▶ [Record excerpts]
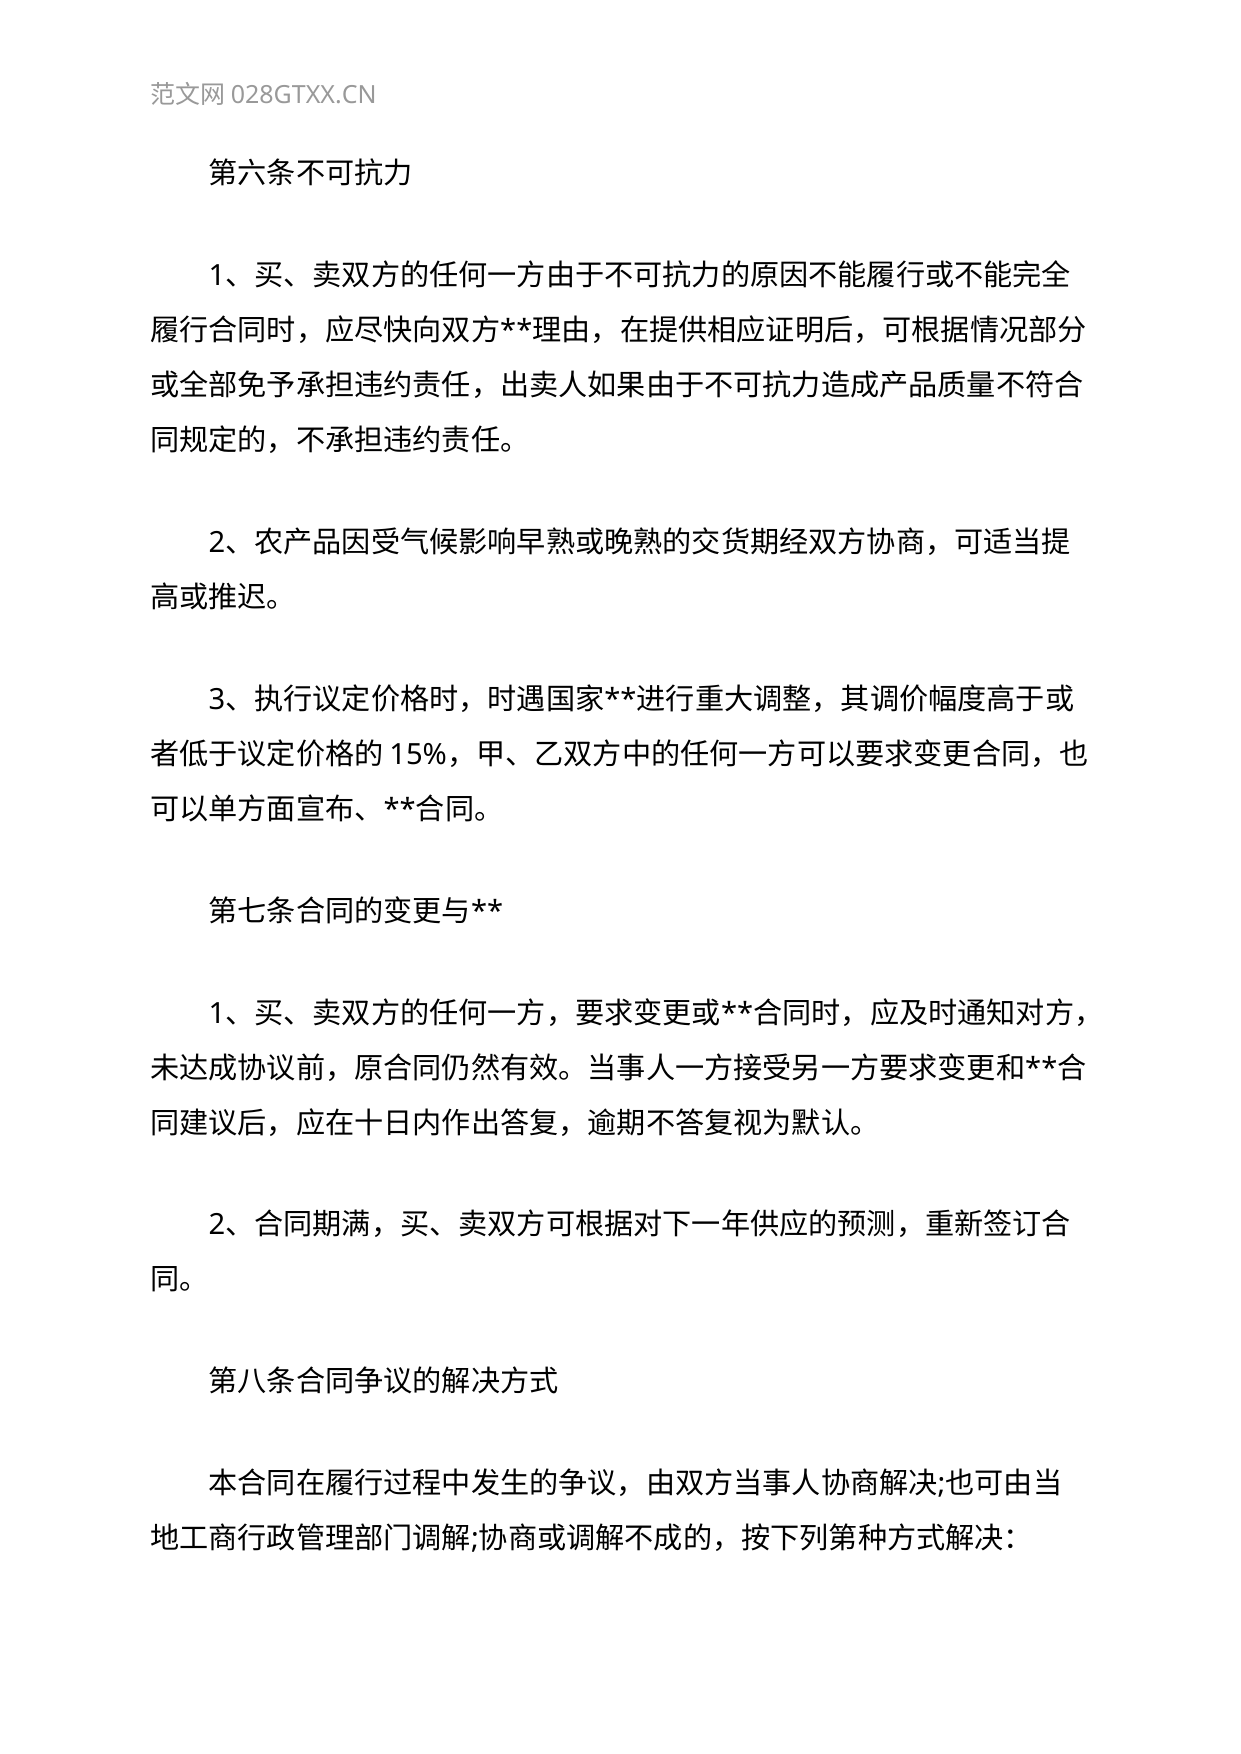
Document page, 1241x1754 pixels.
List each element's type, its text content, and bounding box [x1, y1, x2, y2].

text 第七条合同的变更与** [150, 887, 1090, 929]
text 1、买、卖双方的任何一方由于不可抗力的原因不能履行或不能完全履行合同时，应尽快向双方**理由，在提供相应证明后，可根据情况部分或全部免予承担违约责任，出卖人如果由于不可抗力造成产品质量不符合同规定的，不承担违约责任。 [150, 252, 1090, 459]
text 1、买、卖双方的任何一方，要求变更或**合同时，应及时通知对方，未达成协议前，原合同仍然有效。当事人一方接受另一方要求变更和**合同建议后，应在十日内作出答复，逾期不答复视为默认。 [150, 989, 1090, 1141]
text 第六条不可抗力 [150, 150, 1090, 192]
text 3、执行议定价格时，时遇国家**进行重大调整，其调价幅度高于或者低于议定价格的15%，甲、乙双方中的任何一方可以要求变更合同，也可以单方面宣布、**合同。 [150, 675, 1090, 828]
text 本合同在履行过程中发生的争议，由双方当事人协商解决;也可由当地工商行政管理部门调解;协商或调解不成的，按下列第种方式解决： [150, 1459, 1090, 1557]
text 2、合同期满，买、卖双方可根据对下一年供应的预测，重新签订合同。 [150, 1201, 1090, 1298]
text 2、农产品因受气候影响早熟或晚熟的交货期经双方协商，可适当提高或推迟。 [150, 518, 1090, 616]
text 第八条合同争议的解决方式 [150, 1358, 1090, 1400]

▶ [Work to complete]
Every line from the line containing "List each element's" to the last line of the material above must be repeated exactly, and no other line.

▶ [Answer space]
List each element's type, its text content, and bounding box [x1, y1, x2, y2].

text 第七条合同的变更与** [150, 887, 1090, 929]
text 1、买、卖双方的任何一方由于不可抗力的原因不能履行或不能完全履行合同时，应尽快向双方**理由，在提供相应证明后，可根据情况部分或全部免予承担违约责任，出卖人如果由于不可抗力造成产品质量不符合同规定的，不承担违约责任。 [150, 252, 1090, 459]
text 1、买、卖双方的任何一方，要求变更或**合同时，应及时通知对方，未达成协议前，原合同仍然有效。当事人一方接受另一方要求变更和**合同建议后，应在十日内作出答复，逾期不答复视为默认。 [150, 989, 1090, 1141]
text 第六条不可抗力 [150, 150, 1090, 192]
text 3、执行议定价格时，时遇国家**进行重大调整，其调价幅度高于或者低于议定价格的15%，甲、乙双方中的任何一方可以要求变更合同，也可以单方面宣布、**合同。 [150, 675, 1090, 828]
text 本合同在履行过程中发生的争议，由双方当事人协商解决;也可由当地工商行政管理部门调解;协商或调解不成的，按下列第种方式解决： [150, 1459, 1090, 1557]
text 2、合同期满，买、卖双方可根据对下一年供应的预测，重新签订合同。 [150, 1201, 1090, 1298]
text 2、农产品因受气候影响早熟或晚熟的交货期经双方协商，可适当提高或推迟。 [150, 518, 1090, 616]
text 第八条合同争议的解决方式 [150, 1358, 1090, 1400]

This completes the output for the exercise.